1.4. Wicket 1.3.x problems

Some issues present in 1.3.x release of the Wicket framework, where fortunately fixed in the 1.4 branch. Since recent release of Wicket 1.4, below described problems might be soon obsolete. Nevertheless it will take some time, for all Wicket project to switch from 1.3.x to 1.4 version, thus I will try to briefly describe them.

setting not existing TextField

Lets go back to our first example:

@Test
public void shouldLogInAdminUser()
             throws Exception {
 // given
 enterer.enterSigninPage();

 // when
 FormTester formTester = tester.newFormTester("siginForm");
 formTester.setValue("lgin", "admin");
 formTester.submit("signInButton");

 // then
 assertEquals("admin",
              UserSession.get().getUser().getLogin());
}

Notice that on line 09 I made a typo, name of the field should be “login” not “lgin”. Expecting Exception thrown at this point my friend? This won’t happen!
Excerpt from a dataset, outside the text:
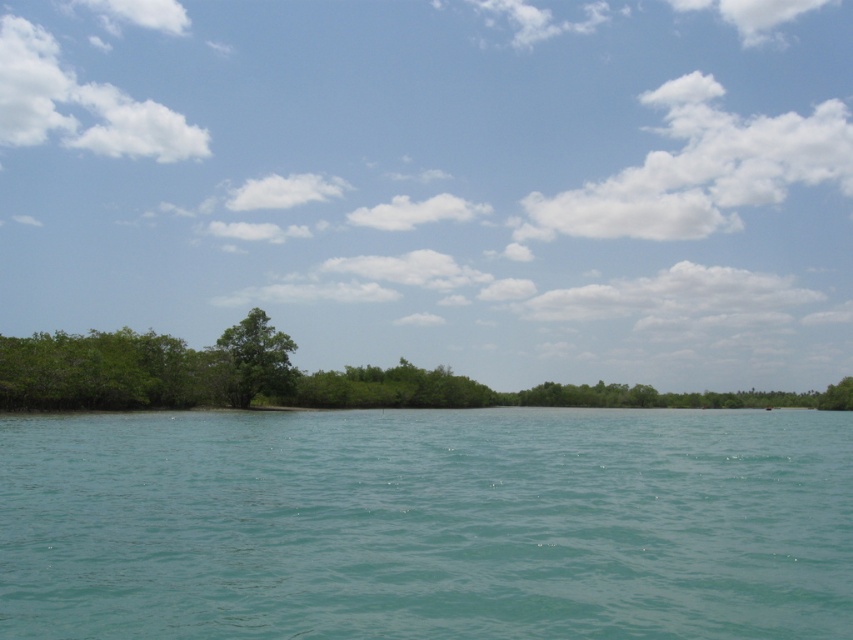
You are a bird flying over the scene and want to land on the highest point between the teal water at center and the green leafy tree at center. Which one should you choose?

The green leafy tree at center is taller than the teal water at center, so you should choose the green leafy tree at center to land on the highest point.

You are standing at the center of the image and want to locate the teal water at center. According to the coordinates provided, in which direction should you look to find it?

The teal water at center is located at coordinates point (426, 524), so you should look slightly to the right from the center point since the x coordinate 0.819 is greater than 0.5.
Test simply goes on, without any warning, but field is never filled with value. Issue fixed in 1.4 branch, throwing appropriate exception at line 09.

clicking not existing Button
@Test
public void shouldLogInAdminUser()
             throws Exception {
 // given
 enterer.enterSigninPage();

 // when
 FormTester formTester = tester.newFormTester("siginForm");
 formTester.setValue("login", "admin");
 formTester.submit("sgnInButton");

 // then
 assertEquals("admin",
              UserSession.get().getUser().getLogin());
}

Same thing will happen if you have typo in your submit button (here on line 10). Button is never clicked, since it does not exist, but no exception is thrown either. Again issue was fixed in branch 1.4.

2. API issues

2.1 Clicking link, clicking AJAX link

Imagine you are seeing Wicket test for the very first time in your life. You’ve never programmed in Wicket before and yet someone gives you test, that contains this line of code:

 tester.clickLink("adminPageLink");

Pretty straightforward, right? One can clearly see that we are clicking adminPageLink. But imagine that later on, you see this:

 tester.clickLink("openSubPanelLink", true);

Ok, we are clicking openSubPanelLink, but what does second, boolean parameter means? One have to look up documentation to realize that we are clicking link in AJAX manner. But honestly, would not be much simpler  and more readable to just call

 tester.clickAjaxLink("openSubPanelLink");

Method clickAjaxLink could even do some validation, checking whether link that is being clicked, is of AJAX type.

2.2 Assert enable, assert disable

WicketTester gives this assert methods like assertVisible, assertInvisible. What really strikes me is lack of methods such as assertEnabled and assertDisabled. I mean, lots of my components are visible or hidden in my application and my tests need to check that, but I also have a lot of fields that are being enabled and disabled. Why not then assertEnabled and assertDisabled? Strange but I need to cope with that.

Summery

To sum up, I love WicketTester. Without it my productivity in Wicket would be much much lower. Described pitfalls and API issues are what I learned from my 5 months experience with Wicket. Pitfalls were source of few hours of debugging, I hope with this post, you won’t have to waste your time on them.